I have, before, written about my concerns regarding the way the Free Software Foundation is working nowadays, and the fact that I feel RMS is taking too seriously his role as a “semi-religious” figure (and the whole “Church of Emacs” business). On the other hand, I’m happy to be a supporter of Free Software Foundation Europe. I do find the two taking pretty different stances on a lot of things.
Before leaving for FOSDEM, I read (and re-dented) Lydia’s link to a post by Joe Brockmeier (of OpenSUSE fame — of course there will be a vocal minority that will find his involvement with OpenSUSE, and thus Novell, as a bad sign to begin with, I feel happy that I’m not that closed minded) that summarised quite well my feeling with the way Free Software Foundation is behaving nowadays. Let me quote Joe:
Update (2017-04-21): Joe’s article is gone from the net and I can’t even find it on the Wayback Machine. Luckily I quoted it here!
It isn’t that the folks at the Free Software Foundation are wrong that DRM is bad for users, it’s that they are taking an entirely negative and counter-productive approach to the problem. Their approach to “marketing” may resonate with some in the FLOSS community, but their efforts are not at all likely to win hearts and minds of users who don’t get out of bed in the morning singing the Free Software Song.
While Defective By Design highlights legitimate problems with the iPad (and other products) where are the alternatives? Stop telling people what they shouldn’t buy, and make it easier for them to get hands on some kit that lets them do what they want to do with free software. In other words, stop groaning about Apple and deliver a DRM [I guess he meant DRM-free here — Flameeyes] device of your own, already.
And I agree with him wholeheartedly (of course as long as my note above is right): we should propose alternatives, and they need to be valid alternatives. When I say that I use an iPod because it has 80GB of storage space on it (well, my current, old version has 80GB, newer versions have 160GB of course), people suggest me as an alternative to not carry around so much music. Well, I do want to carry around that much music! If you can get me a player with an equivalent disk space and featureset I’d be grateful to get rid of Apple’s lock-ins… while that’s not available, I don’t really care about reducing my music library, as long as I can use it with Rhythmbox and other Free Software tools.
On the other hand, I cannot praise enough one in particular of the FSFE projects: PDFreaders.org website. Instead of telling the users how bad Adobe is, the site provides them with valid alternatives, specific to their operating system! This includes even the two biggest proprietary operating systems, Windows and Mac OS X. Through this website I actually was able to get more people used to Free Software, as they are glad to use something that is, in many ways, better than Adobe’s own Reader.
As I keep repeating, to bring Free Software to the masses, we need to be able to reach and improve over the quality of proprietary software. We are able to do that, we did so before, and we keep doing so in many areas (it’s definitely not a random chance that FFmpeg is one of the most widely used Free Software projects, sometimes even unbeknownst by its users, on the most varied platforms). When we settle for anything less, we’re going to lose. When we say that something is better and everybody should use that just because it’s Free, then we’re deluding ourselves.
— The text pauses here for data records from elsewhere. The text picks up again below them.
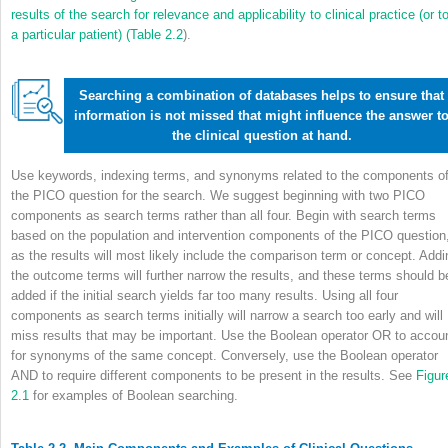
results of the search for relevance and applicability to clinical practice (or t
a particular patient) (
Table 2.2
).
Searching a combination of databases helps to ensure that
information is not missed that might influence the answer t
the clinical question at hand.
Use keywords, indexing terms, and synonyms related to the components o
the PICO question for the search. We suggest beginning with two PICO
components as search terms rather than all four. Begin with search terms
based on the population and intervention components of the PICO question
as the results will most likely include the comparison term or concept. Addi
the outcome terms will further narrow the results, and these terms should b
added if the initial search yields far too many results. Using all four
components as search terms initially will narrow a search too early and will
miss results that may be important. Use the Boolean operator OR to accou
for synonyms of the same concept. Conversely, use the Boolean operator
AND to require different components to be present in the results. See
Figur
2.1
for examples of Boolean searching.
I’m not sure what will happen with OpenOffice now that Oracle ate Sun as a snack, but if this will bring enough change in the project, it might actually make it really go mainstream. Right now, myself, I feel it has so many holes that it’s not even funny… on the other hand, as I wrote, it has some very important strong points, including the graphing capabilities (not charting!), and of course, the fact that it is Free Software.